• _Task instructions_
The response is to be the full listing, set down exactly.

• _Provided records_
......

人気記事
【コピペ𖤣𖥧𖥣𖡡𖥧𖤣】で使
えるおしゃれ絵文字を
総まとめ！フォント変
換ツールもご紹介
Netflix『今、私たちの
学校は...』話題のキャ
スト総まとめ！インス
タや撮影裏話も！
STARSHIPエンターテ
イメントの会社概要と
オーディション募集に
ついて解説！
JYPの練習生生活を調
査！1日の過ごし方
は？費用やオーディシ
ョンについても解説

......

• _Answer space_
人気記事
【コピペ𖤣𖥧𖥣𖡡𖥧𖤣】で使
えるおしゃれ絵文字を
総まとめ！フォント変
換ツールもご紹介
Netflix『今、私たちの
学校は...』話題のキャ
スト総まとめ！インス
タや撮影裏話も！
STARSHIPエンターテ
イメントの会社概要と
オーディション募集に
ついて解説！
JYPの練習生生活を調
査！1日の過ごし方
は？費用やオーディシ
ョンについても解説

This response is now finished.